Time: 6:00PM – 8:00PM
Location: Below first footbridge below Gross Dam
A bit of adversity makes fly fishing the intriguing challenge that keeps me returning to the lakes and streams of this wonderful earth. If fooling fish with a fly were as easy, as dunking a basketball in a kid’s five foot high basketball hoop, would that be fun? I reminded myself of this fact after an evening on South Boulder Creek on Wednesday.
My son, Dan, mentioned that he could meet me at the South Boulder Creek parking lot on one evening during the week for an early spring outing. I quickly checked the stream flow graph, and I was delighted to discover that Denver Water reduced the flows from the 125 CFS range to 69 CFS, and this falls within my ideal range for the small front range tailwater. Dan chose Wednesday evening for our fly fishing rendezvous, and that was perfect given a weather forecast of highs in the eighties in Denver.
When I arrived at the kayak parking lot ten minutes before five o’clock, Dan was already there along with eight additional vehicles. Apparently many front range anglers had similar thoughts regarding fishing on Wednesday evening. I quickly assembled my Orvis Access four weight, while Dan did the same with his fly rod, and we stuffed the Snarf’s sandwiches that Dan purchased in our backpack and vest. Despite the forecast for balmy temperatures, some large dark clouds formed in the western sky, so I stuffed my light rain shell in my backpack. Dan opted to forego the extra layer, and he later grew to lament this decision. Three separate sets of brief showers kept the temperature down, and the last thirty minutes before were quit were downright chilly.
Flows were 69 CFS in the morning, when I reviewed the graph, but when we arrived next to the stream to begin our quest for trout, they seemed higher. My instincts on this matter were vindicated the next day, when I checked the DWR website and discovered that the flows were elevated to 89 CFS sometime during May 15, probably before our fishing trip.
I suggested we begin with single dry flies, hoping we could avoid the more risky tangle inducing dry/dropper approach. Dan began with a caddis, and I started with a gray size 14 stimulator. I suffered a few refusals, and then I approached a small pocket tucked against a midstream exposed boulder.
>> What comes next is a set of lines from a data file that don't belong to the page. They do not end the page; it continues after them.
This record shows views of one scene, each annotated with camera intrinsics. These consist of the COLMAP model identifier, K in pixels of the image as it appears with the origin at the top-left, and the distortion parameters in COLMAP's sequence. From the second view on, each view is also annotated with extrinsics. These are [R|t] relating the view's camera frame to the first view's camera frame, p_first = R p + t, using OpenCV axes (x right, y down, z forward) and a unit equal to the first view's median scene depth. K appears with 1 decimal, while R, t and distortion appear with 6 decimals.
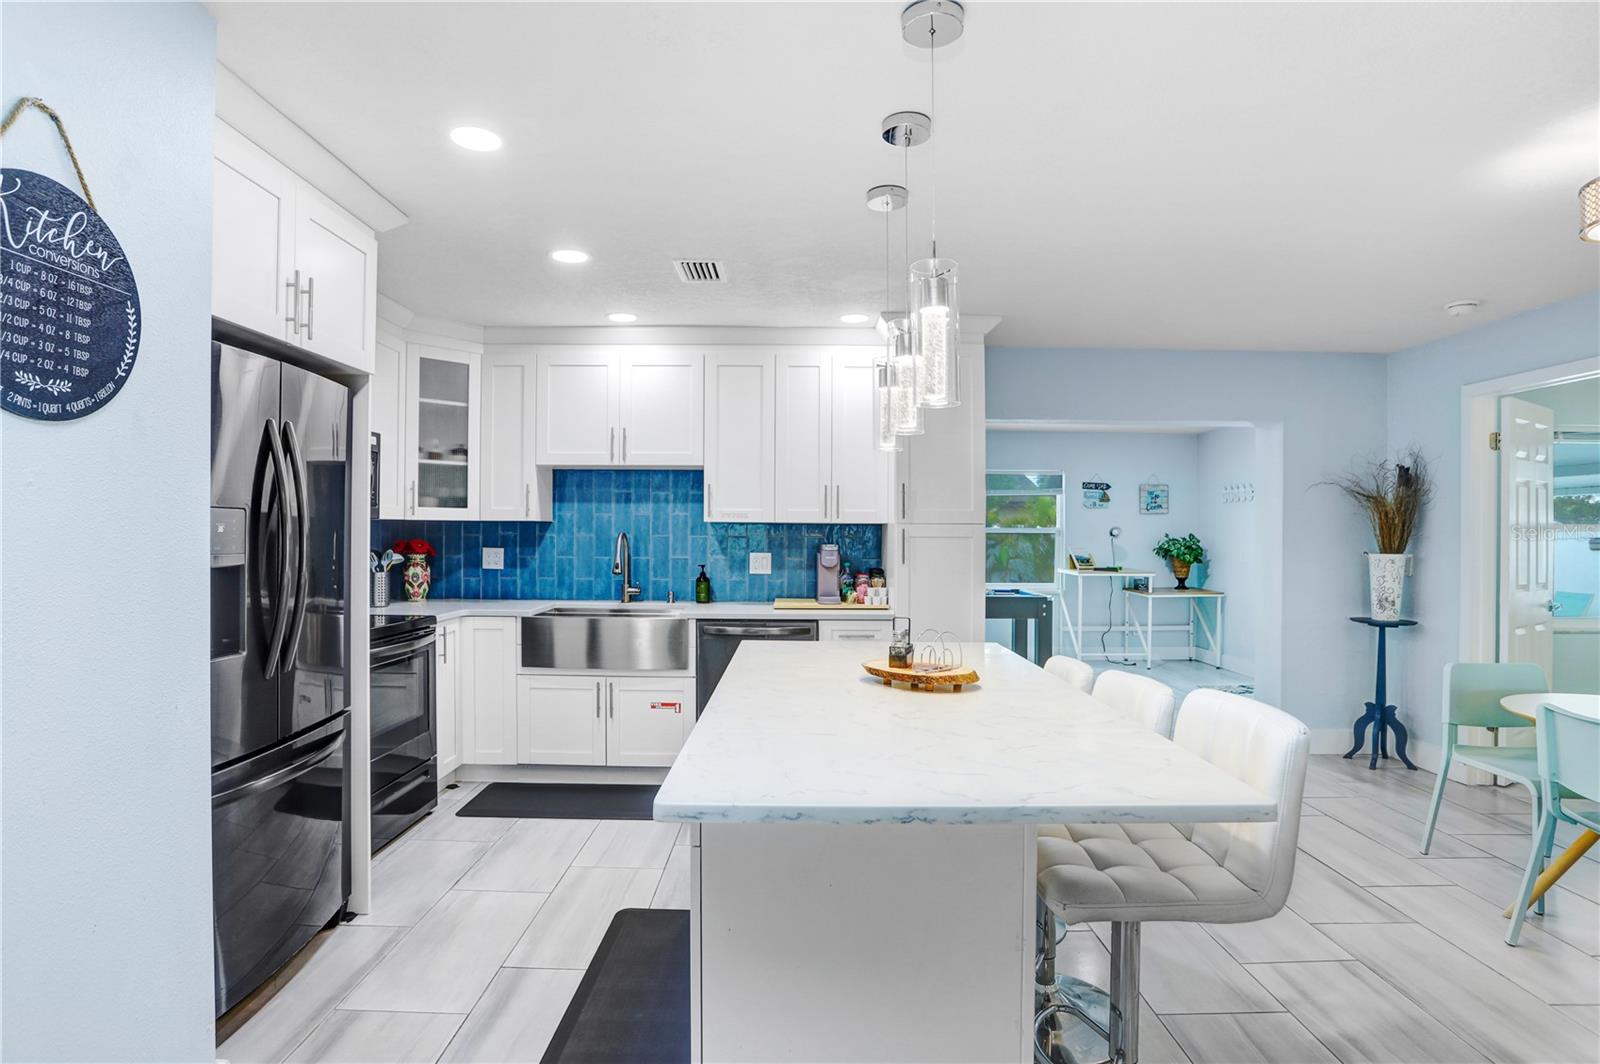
lens RADIAL K [[824.1, 0, 791.3], [0, 824.1, 526.6], [0, 0, 1]] dist [-0.069778, 0.029416]
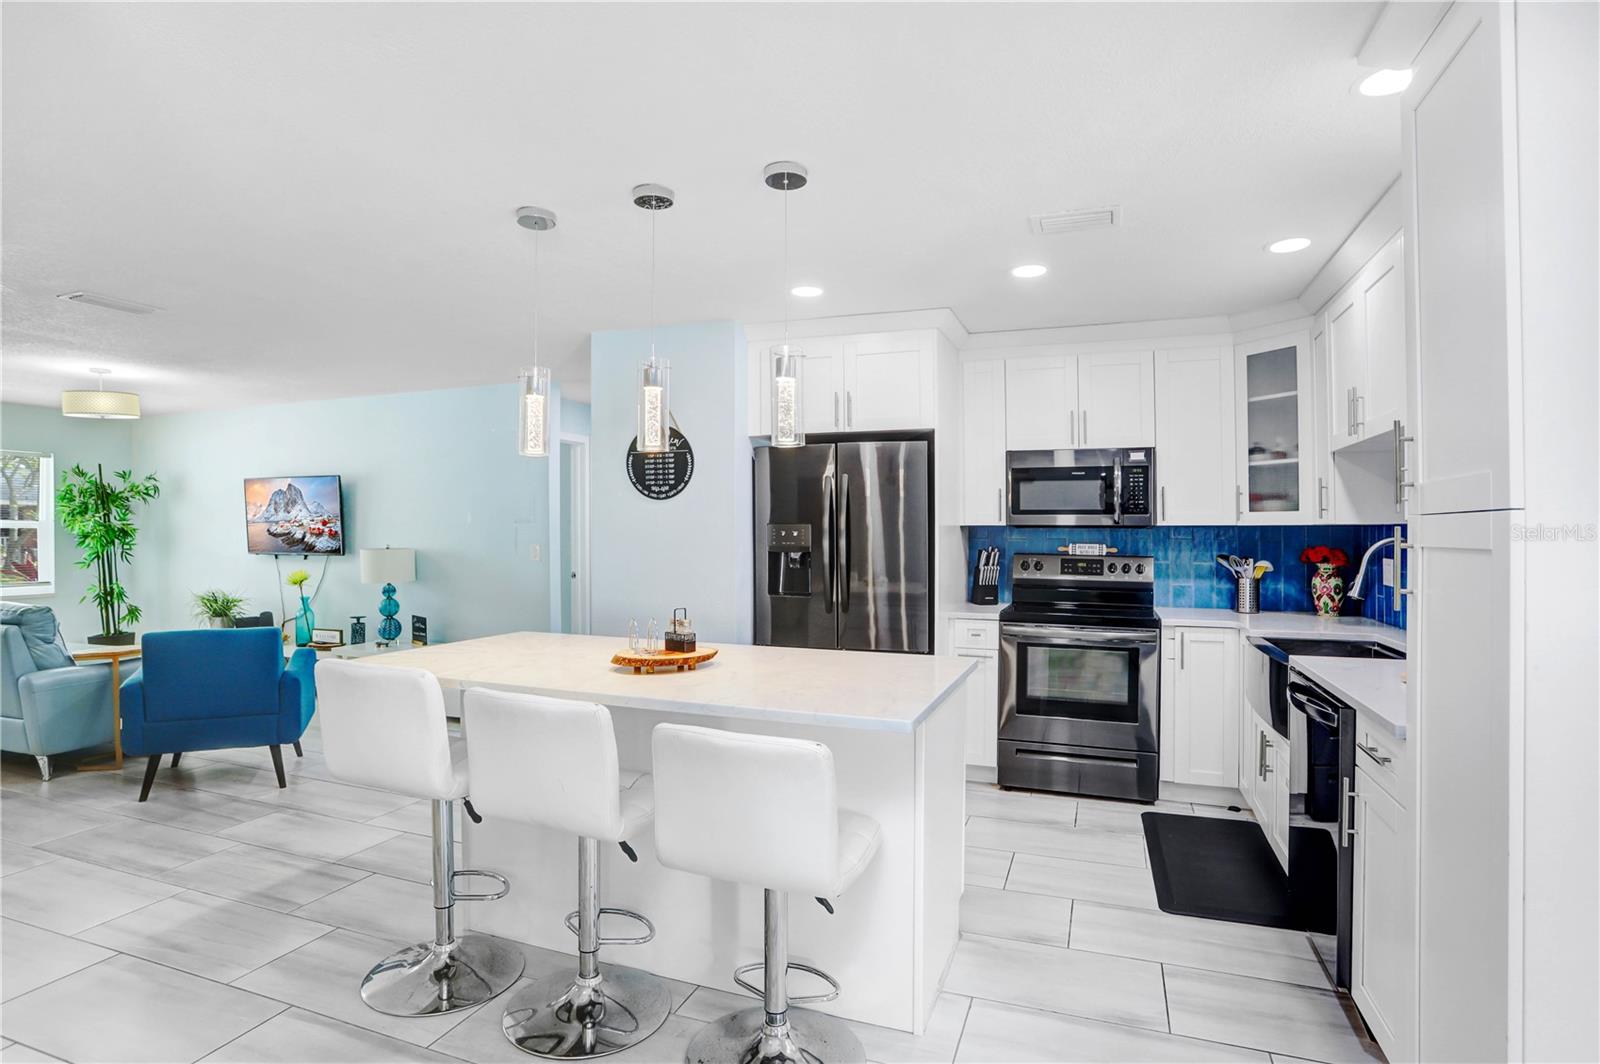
lens RADIAL K [[824.1, 0, 803.0], [0, 824.1, 528.1], [0, 0, 1]] dist [-0.069778, 0.029416]
pose [[-0.357053, -0.009236, -0.934038, 0.523268], [0.000718, 0.999948, -0.010162, 0.003762], [0.934084, -0.004299, -0.357028, 0.727347]]
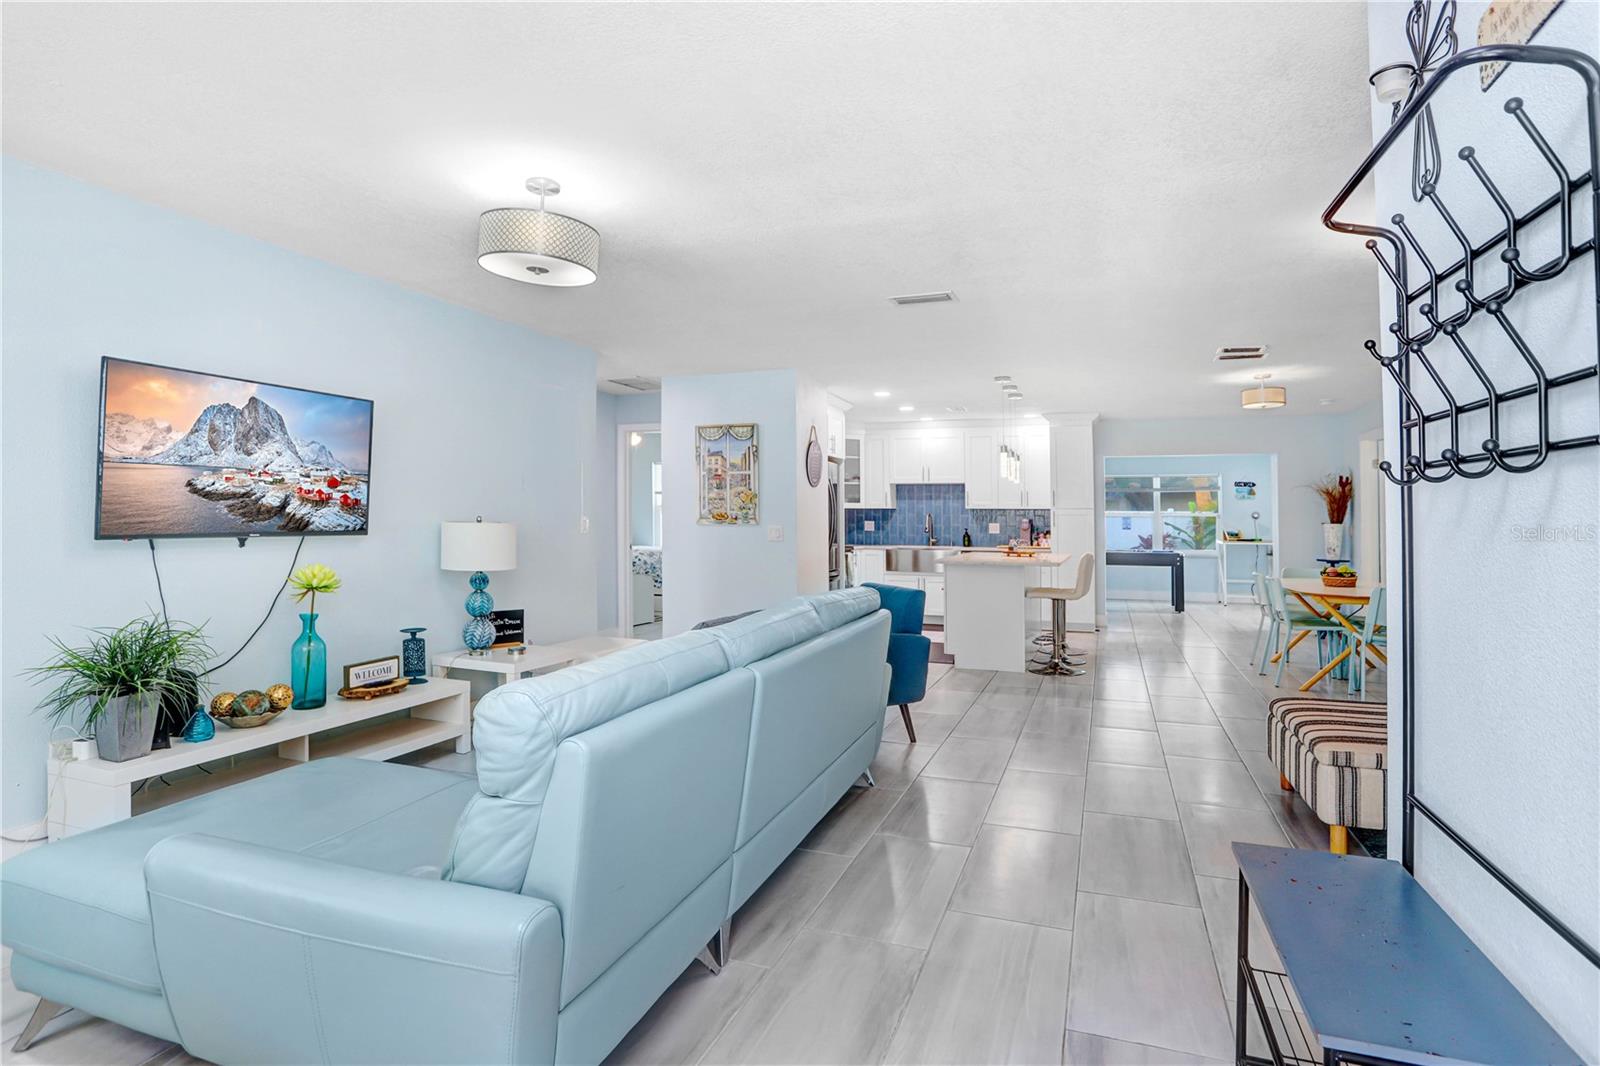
lens RADIAL K [[804.5, 0, 823.1], [0, 804.5, 497.6], [0, 0, 1]] dist [-0.039779, 0.002455]
pose [[0.942330, -0.009821, -0.334542, 0.250702], [0.000882, 0.999639, -0.026860, 0.022122], [0.334685, 0.025016, 0.941998, -1.128449]]
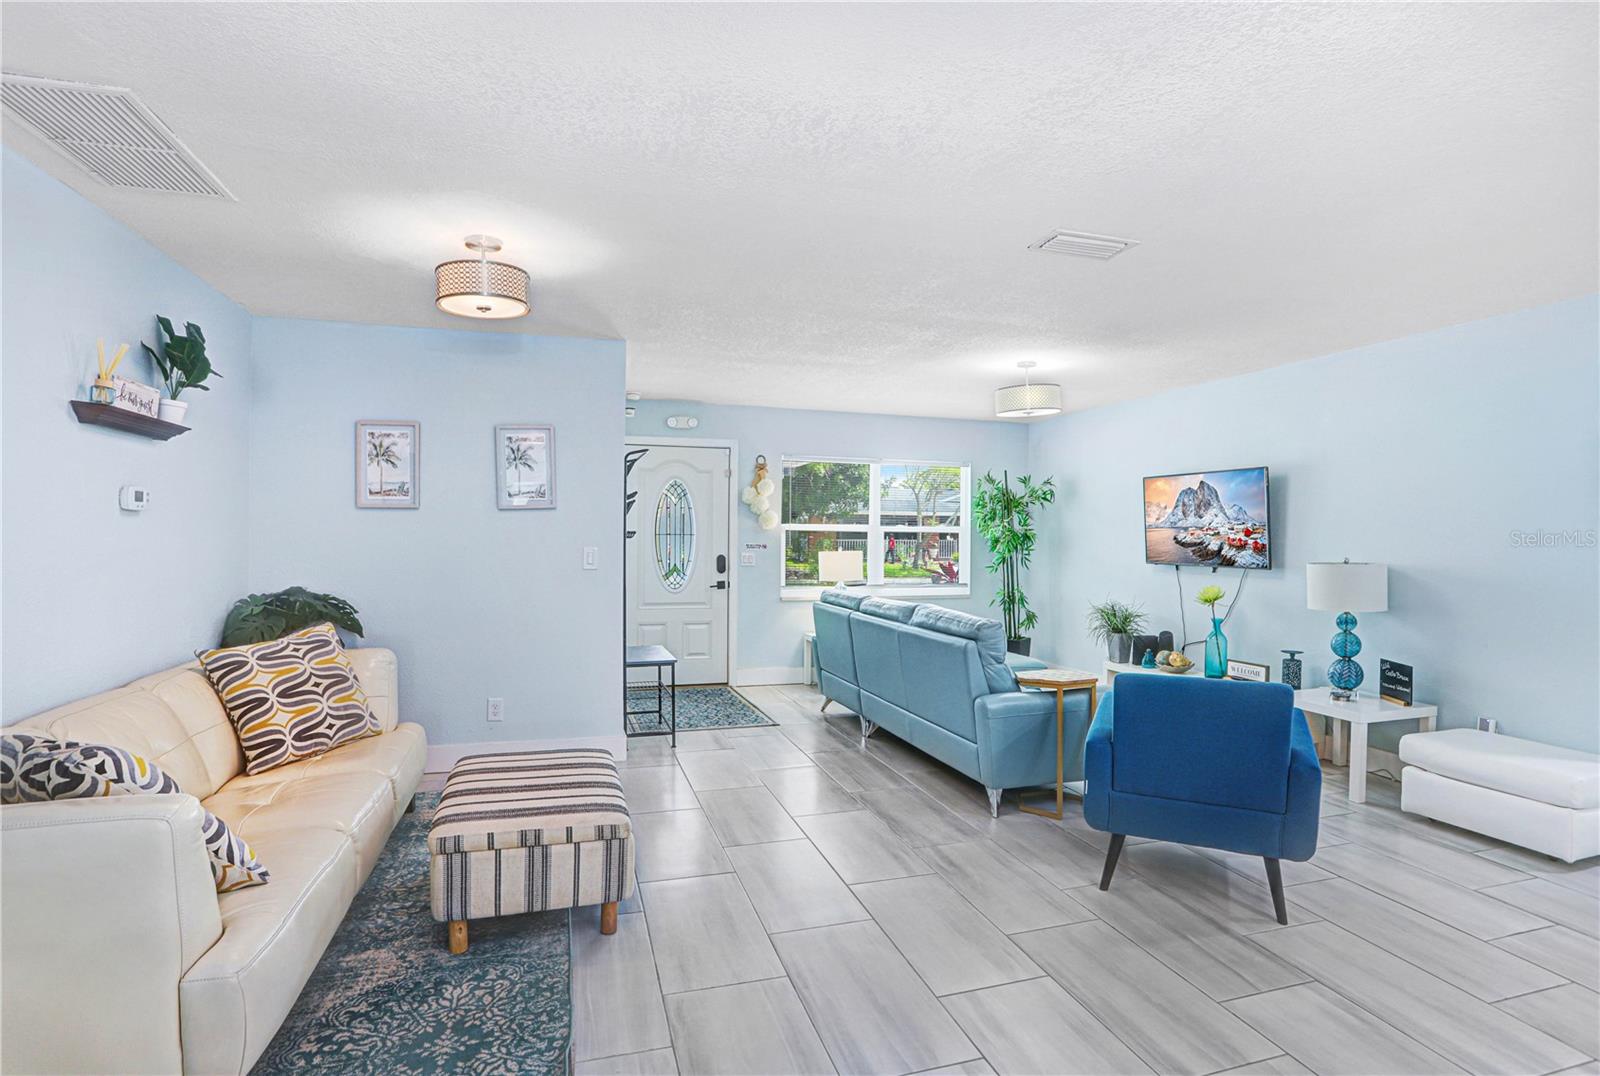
lens RADIAL K [[824.1, 0, 828.2], [0, 824.1, 551.6], [0, 0, 1]] dist [-0.069778, 0.029416]
pose [[-0.950402, -0.008010, -0.310921, 0.410082], [-0.013791, 0.999770, 0.016400, 0.000990], [0.310719, 0.019875, -0.950294, 0.336137]]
A trout rose and rejected my dry fly three times, but on the seventh cast it slurped the high floating imitation. Getting a strike after three refusals is highly unusual. In any event I was thrilled to learn that my only trout of the evening was a very brightly colored rainbow trout.
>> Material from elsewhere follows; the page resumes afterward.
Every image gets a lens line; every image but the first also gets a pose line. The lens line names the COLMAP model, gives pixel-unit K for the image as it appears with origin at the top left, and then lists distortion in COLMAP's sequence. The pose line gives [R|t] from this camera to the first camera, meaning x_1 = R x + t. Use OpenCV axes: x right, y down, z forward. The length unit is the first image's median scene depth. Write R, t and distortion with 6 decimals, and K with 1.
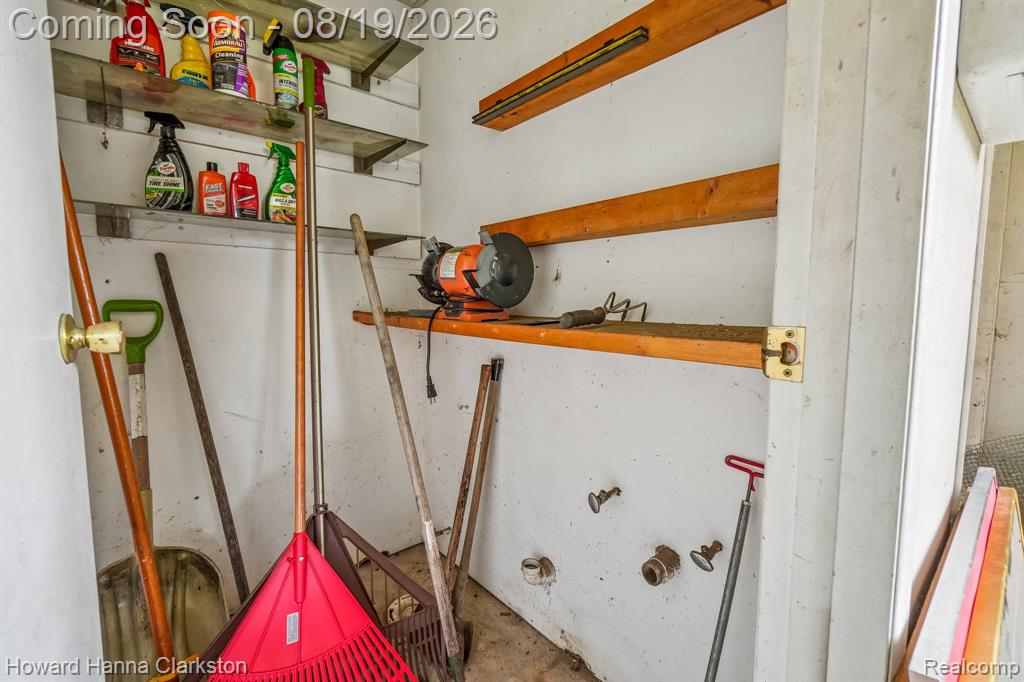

After releasing my catch I was unable to create additional interest in the dry fly, so I switched to a dry/dropper that included a yellow fat Albert, ultra zug bug and emerald caddis pupa. This arrangement failed to trigger action, but Dan followed my lead with a change to a Chernobyl ant and beadhead hares ear. During the last thirty minutes Dan switched to a yellow fat Albert trailing a bright green go2 sparkle pupa, and this move generated two momentary hookups. We speculated that perhaps we should have tried the bright green caddis pupa earlier.
We covered .2 miles in two hours, and Dan managed a couple temporary hook ups, while I landed one ten inch rainbow trout, and that was pretty much the extent of our success on South Boulder Creek. The cloud cover created difficult lighting conditions, and the structure of the section I chose to fish was high gradient; thus, offering few prime runs and riffles of moderate depth. I am now convinced that the elevated flows played a significant role in our slow fishing experience, as typically fish require a period of time to adjust to a nearly 30% change. Our results indicate that we were unable to overcome three negative factors on May 16, 2019.